My summer as a faculty member at George Fox University has gone something like this:
- In early May, we commemorated the end of another school year with graduation, at which several faculty peers and I enjoyed taking selfies marking the transition to summer. We were happy: four months without grading essays!
- A few days later, give or take, my own children were off for the summer, and I began fretting about how I was going to keep them busy while also working on our book project.
- One or two days after that, it seems, Kendra and I spoke at the Christian Feminist Today conference, sharing our research with an amazing audience of feminists who love Jesus, discovering a new folk duo called The Troubadours of Divine Bliss, and enjoying St. Louis at its hot and sticky finest.
- And then it was July. Emails started arriving about faculty meetings and some kind of “retreat” that really was no retreat, just meetings that last a little longer than normal, with better snacks than usual.
- After two or three more days, it will be August 15, and we will be back on contract, preparing like mad women for the start of classes, another batch of first-year students, and a return to grading essays, along with the renewed resolve to do better! and grade faster! and avoid naps under the desk!

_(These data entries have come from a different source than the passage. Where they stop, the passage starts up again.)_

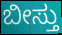
ಬೀಸ್ತು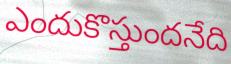
ఎందుకొస్తుందనేదిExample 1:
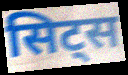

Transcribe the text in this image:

सिट्स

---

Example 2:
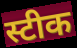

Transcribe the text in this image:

स्टीक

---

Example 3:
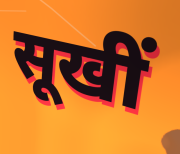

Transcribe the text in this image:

सूखीं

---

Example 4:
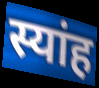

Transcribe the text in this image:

स्यांह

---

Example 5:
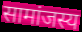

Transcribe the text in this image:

सामांजस्य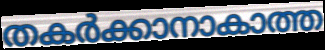
തകർക്കാനാകാത്തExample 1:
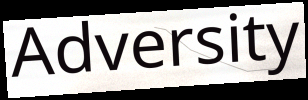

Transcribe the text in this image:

Adversity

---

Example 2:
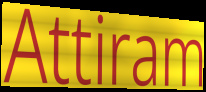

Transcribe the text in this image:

Attiram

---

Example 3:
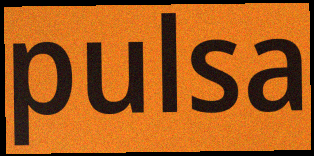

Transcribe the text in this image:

pulsa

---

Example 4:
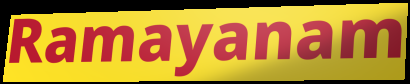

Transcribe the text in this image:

Ramayanam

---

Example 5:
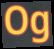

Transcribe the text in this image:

Og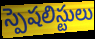
స్పెషలిస్టులుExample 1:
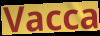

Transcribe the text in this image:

Vacca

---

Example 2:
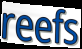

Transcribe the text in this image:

reefs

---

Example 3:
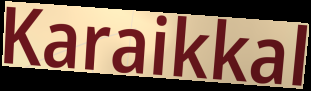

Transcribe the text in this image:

Karaikkal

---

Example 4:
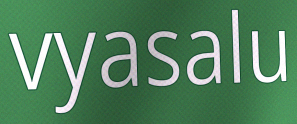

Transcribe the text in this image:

vyasalu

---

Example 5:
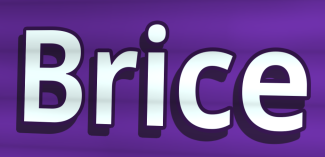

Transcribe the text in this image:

Brice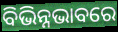
ବିଭିନ୍ନଭାବରେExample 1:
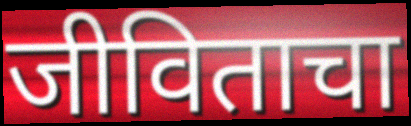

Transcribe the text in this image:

जीविताचा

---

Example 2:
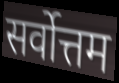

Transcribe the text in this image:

सर्वोत्तम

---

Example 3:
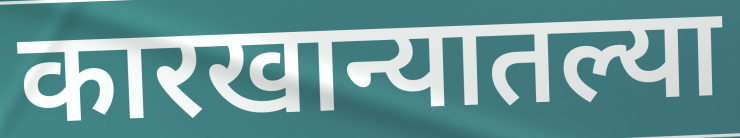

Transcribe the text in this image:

कारखान्यातल्या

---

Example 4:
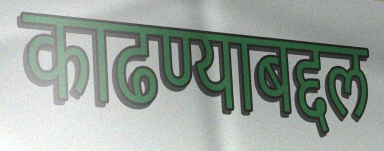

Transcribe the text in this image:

काढण्याबद्दल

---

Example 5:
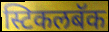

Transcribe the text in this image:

स्टिकलबॅकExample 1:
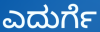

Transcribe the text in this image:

ಎದುರ್ಗೆ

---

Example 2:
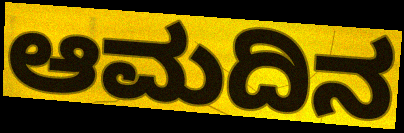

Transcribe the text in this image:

ಆಮದಿನ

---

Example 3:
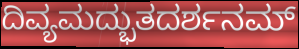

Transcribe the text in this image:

ದಿವ್ಯಮದ್ಭುತದರ್ಶನಮ್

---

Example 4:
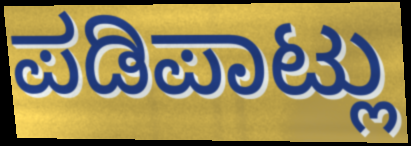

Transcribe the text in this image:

ಪಡಿಪಾಟ್ಲು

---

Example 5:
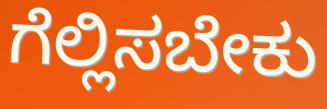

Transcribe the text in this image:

ಗೆಲ್ಲಿಸಬೇಕು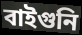
বাইগুনিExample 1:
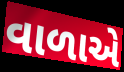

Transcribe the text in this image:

વાળાએ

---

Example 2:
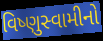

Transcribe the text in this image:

વિષ્ણુસ્વામીનો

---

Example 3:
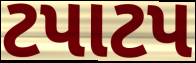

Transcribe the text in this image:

ટપાટપ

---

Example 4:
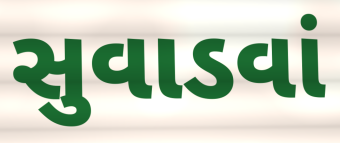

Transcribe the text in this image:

સુવાડવાં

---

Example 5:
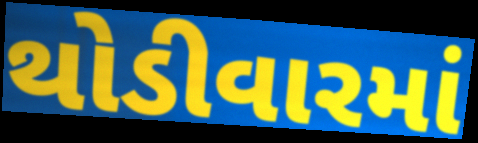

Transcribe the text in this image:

થોડીવારમાંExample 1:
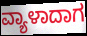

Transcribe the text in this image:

ವ್ಯಾಳಾದಾಗ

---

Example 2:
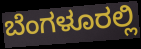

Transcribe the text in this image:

ಬೆಂಗಳೂರಲ್ಲಿ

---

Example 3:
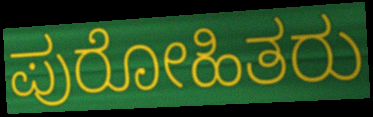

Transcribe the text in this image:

ಪುರೋಹಿತರು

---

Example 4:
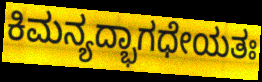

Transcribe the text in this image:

ಕಿಮನ್ಯದ್ಭಾಗಧೇಯತಃ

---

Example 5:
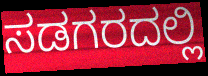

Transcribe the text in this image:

ಸಡಗರದಲ್ಲಿ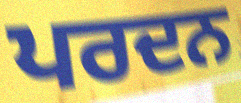
ਪਰਦਨ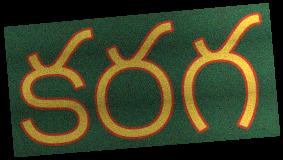
కరగ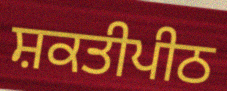
ਸ਼ਕਤੀਪੀਠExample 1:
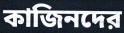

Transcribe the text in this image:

কাজিনদের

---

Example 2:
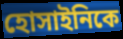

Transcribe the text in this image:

হোসাইনিকে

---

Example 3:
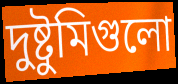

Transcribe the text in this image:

দুষ্টুমিগুলো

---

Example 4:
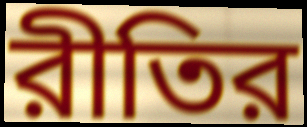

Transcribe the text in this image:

রীতির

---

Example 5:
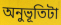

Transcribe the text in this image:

অনুভূতিটা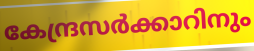
കേന്ദ്രസർക്കാറിനും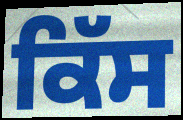
ਕਿੱਸ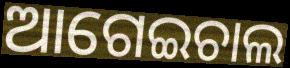
ଆଗେଇଚାଲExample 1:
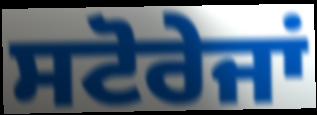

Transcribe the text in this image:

ਸਟੋਰੇਜਾਂ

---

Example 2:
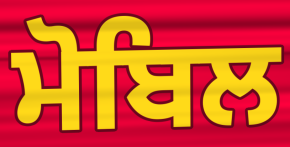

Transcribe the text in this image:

ਮੋਬਿਲ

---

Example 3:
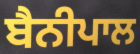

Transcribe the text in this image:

ਬੈਨੀਪਾਲ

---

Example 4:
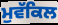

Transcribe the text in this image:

ਮੁਵੱਕਿਲ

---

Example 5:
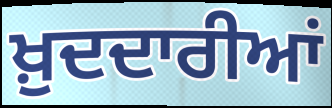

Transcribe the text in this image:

ਖ਼ੁਦਦਾਰੀਆਂ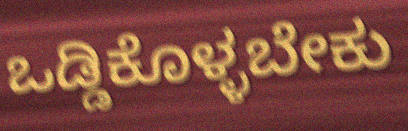
ಒಡ್ಡಿಕೊಳ್ಳಬೇಕುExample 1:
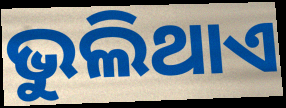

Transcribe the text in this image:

ଭୁଲିଥାଏ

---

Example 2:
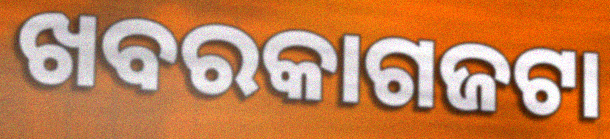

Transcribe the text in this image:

ଖବରକାଗଜଟା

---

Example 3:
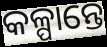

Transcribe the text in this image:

କଳ୍ପାନ୍ତେ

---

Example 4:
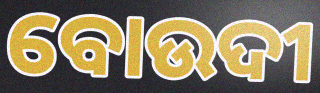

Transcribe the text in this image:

ବୋଉଦୀ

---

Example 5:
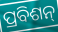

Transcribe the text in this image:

ପ୍ରବିଶନ୍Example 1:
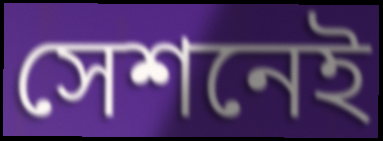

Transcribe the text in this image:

সেশনেই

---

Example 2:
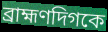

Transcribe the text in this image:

ব্রাহ্মণদিগকে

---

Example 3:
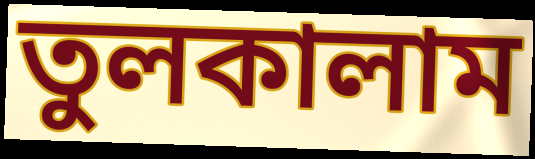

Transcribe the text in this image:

তুলকালাম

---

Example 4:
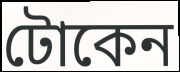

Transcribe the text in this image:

টোকেন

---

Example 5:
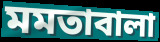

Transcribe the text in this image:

মমতাবালা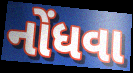
નોંધવા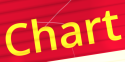
ChartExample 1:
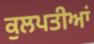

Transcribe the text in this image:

ਕੁਲਪਤੀਆਂ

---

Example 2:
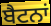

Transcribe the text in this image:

ਬੈਟਨਾਂ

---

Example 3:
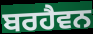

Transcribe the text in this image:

ਬਰਹੈਵਨ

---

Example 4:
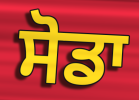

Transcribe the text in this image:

ਸੋਡਾ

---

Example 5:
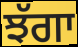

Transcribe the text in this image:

ਝੱਗਾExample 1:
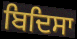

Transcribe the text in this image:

ਬਿਦਿਸਾ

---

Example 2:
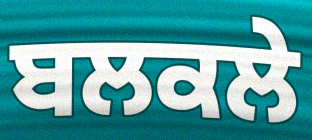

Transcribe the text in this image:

ਬਲਕਲੇ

Oh, and while our summer was flashing by at warp speed, Kendra and I were working on a book, the August 1 deadline for our manuscript looming large over our shoulder. I thought especially about that deadline whenever I loaded up another episode of “Orange is the New Black” for viewing. (“Shouldn’t you be writing?” I might ask myself. “Just a little bit more of the show, please,” I would beg. Usually the self-lacking-delayed-gratification won out.)

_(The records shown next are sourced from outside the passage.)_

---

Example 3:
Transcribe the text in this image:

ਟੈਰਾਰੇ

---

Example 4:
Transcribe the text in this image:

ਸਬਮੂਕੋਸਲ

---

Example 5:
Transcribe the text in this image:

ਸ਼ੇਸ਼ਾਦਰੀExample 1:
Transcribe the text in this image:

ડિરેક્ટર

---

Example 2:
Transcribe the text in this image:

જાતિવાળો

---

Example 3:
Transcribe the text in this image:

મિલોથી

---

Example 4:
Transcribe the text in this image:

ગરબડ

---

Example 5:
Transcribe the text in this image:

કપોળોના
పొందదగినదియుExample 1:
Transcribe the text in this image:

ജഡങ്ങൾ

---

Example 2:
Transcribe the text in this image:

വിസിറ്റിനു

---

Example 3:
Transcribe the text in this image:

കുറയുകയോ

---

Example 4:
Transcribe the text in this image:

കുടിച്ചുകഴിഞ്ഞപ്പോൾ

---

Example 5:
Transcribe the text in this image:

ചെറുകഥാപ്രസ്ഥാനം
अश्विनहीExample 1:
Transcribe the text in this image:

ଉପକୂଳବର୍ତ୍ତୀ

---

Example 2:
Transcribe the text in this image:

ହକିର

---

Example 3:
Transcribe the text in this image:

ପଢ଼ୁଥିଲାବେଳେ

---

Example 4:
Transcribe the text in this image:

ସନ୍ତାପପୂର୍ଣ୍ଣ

When we were awarded a book contract in early February, August 1 seemed so far away, and also, not very far away at all. After our initial celebratory phone calls, we got to work, developing a plan of action that would help us finish on deadline. Thank goodness we have similar work habits, avoid procrastination, and prefer getting projects completed with time to spare. This made our collaboration easier on both of us, I’m sure. And easier on me, definitely, because Kendra is a grace-filled woman, kind and encouraging.
We’ve been writing ever since February, then: that is, when we haven’t been teaching classes, leading trips to Ireland and hosting German exchange students (in Kendra’s case) or trying to keep preteens busy (in mine). We’ve gone through moments of despair, when we were sure no one would read or understand what we were saying. Minutes later, we would feel absolutely positive that our book would win the Pulitzer Prize, for sure. Or at least, find a few interested readers. Luckily, we didn’t journey through the cycle of despair and hopefulness at the same speed, and usually one of us could talk the other out of a deep funk, one of a thousand reasons having a writing partner can be a good, good thing.

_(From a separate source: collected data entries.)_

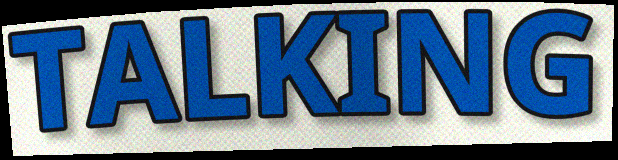
TALKING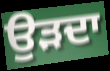
ਉੜਦਾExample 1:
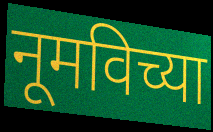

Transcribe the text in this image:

नूमविच्या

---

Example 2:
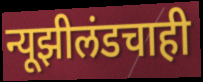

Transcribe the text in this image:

न्यूझीलंडचाही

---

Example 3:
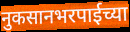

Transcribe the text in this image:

नुकसानभरपाईच्या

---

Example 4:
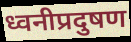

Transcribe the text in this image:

ध्वनीप्रदुषण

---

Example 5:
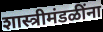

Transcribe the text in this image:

शास्त्रीमंडळींना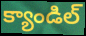
క్యాండిల్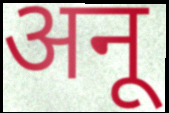
अनू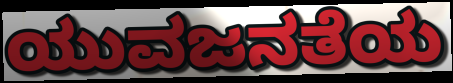
ಯುವಜನತೆಯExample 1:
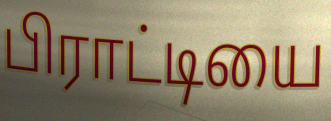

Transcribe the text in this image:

பிராட்டியை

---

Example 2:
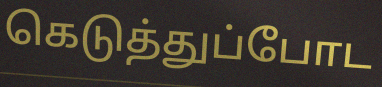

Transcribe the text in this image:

கெடுத்துப்போட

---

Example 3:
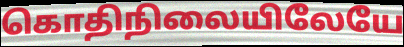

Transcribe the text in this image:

கொதிநிலையிலேயே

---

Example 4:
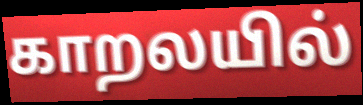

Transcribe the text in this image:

காறலயில்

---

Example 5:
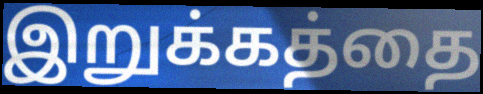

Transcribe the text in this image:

இறுக்கத்தை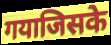
गयाजिसकेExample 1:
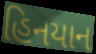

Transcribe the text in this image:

હિનયાન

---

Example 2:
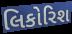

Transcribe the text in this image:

લિકોરિશ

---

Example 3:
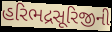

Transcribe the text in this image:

હરિભદ્રસૂરિજીની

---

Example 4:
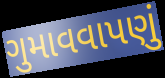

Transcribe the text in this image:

ગુમાવવાપણું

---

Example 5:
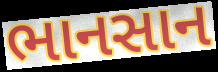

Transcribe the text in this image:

ભાનસાન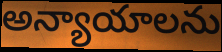
అన్యాయాలను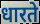
धारते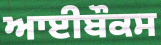
ਆਈਬੌਕਸ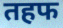
तहफ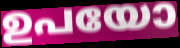
ഉപയോ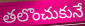
తలొంచుకునేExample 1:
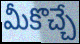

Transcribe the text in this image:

మీకొచ్చే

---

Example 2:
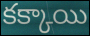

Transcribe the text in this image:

కక్కాయి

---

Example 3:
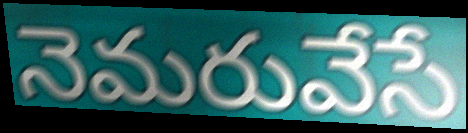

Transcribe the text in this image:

నెమరువేసే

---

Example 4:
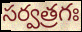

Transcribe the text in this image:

సర్వత్రగః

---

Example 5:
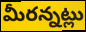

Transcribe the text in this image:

మీరన్నట్లుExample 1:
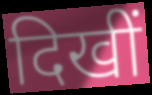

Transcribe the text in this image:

दिखीं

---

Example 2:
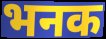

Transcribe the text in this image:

भनक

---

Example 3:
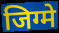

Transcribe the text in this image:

जिग्मे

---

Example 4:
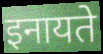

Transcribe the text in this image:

इनायते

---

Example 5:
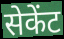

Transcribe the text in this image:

सेकेंट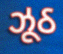
ઝૂઠ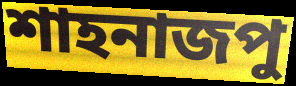
শাহনাজপু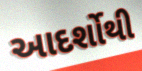
આદર્શોથી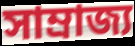
সাম্রাজ্য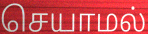
செயாமல்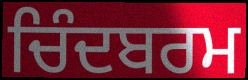
ਚਿੰਦਬਰਮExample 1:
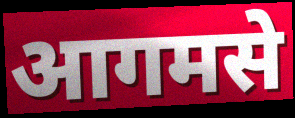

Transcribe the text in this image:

आगमसे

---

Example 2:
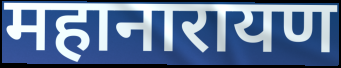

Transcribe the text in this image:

महानारायण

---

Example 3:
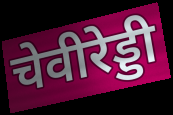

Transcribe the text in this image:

चेवीरेड्डी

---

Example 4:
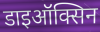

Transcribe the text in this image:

डाइऑक्सिन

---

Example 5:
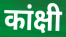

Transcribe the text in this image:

कांक्षीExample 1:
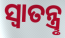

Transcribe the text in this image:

ସ୍ବାତନ୍ତ୍ରୢ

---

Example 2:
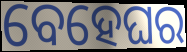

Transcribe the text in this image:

ବେହେଘର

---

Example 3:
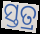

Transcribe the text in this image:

ସ୍ତତ୍ର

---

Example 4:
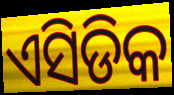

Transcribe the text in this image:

ଏସିଡିକ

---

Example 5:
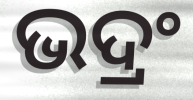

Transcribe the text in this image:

ଭଦ୍ରଂ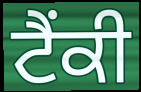
ਟੈਂਕੀ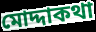
মোদ্দাকথা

And then, after reading through our entire manuscript far too many times, we were done. Before our deadline, in fact. We celebrated in our own ways, 2000 miles apart from each other, but grateful for an amazing partnership that has kept us connected and together. (My celebration included watching the last episode of season one’s “Orange is the New Black” with a friend and enjoyed all the junk food she bought for the occasion.)
In my job as a writing teacher, I often hear students compare how long their finished essays are, as if length alone might be a marker for a work’s goodness, or for a writer’s efforts. Yet I felt a little bit of pride (but only a little: I’m Mennonite, after all) when we sent our publisher a manuscript 370 pages long. Those 370 pages represent a lot of thinking, a lot of work, and a lot of missed episodes of reality television. They also represent a rich experience of working with a really smart collaborator, for which I’m grateful. Hopefully, now we can get back to blogging more regularly. And also, you know, getting ready for our fall classes, which seem now to be only a few hours away.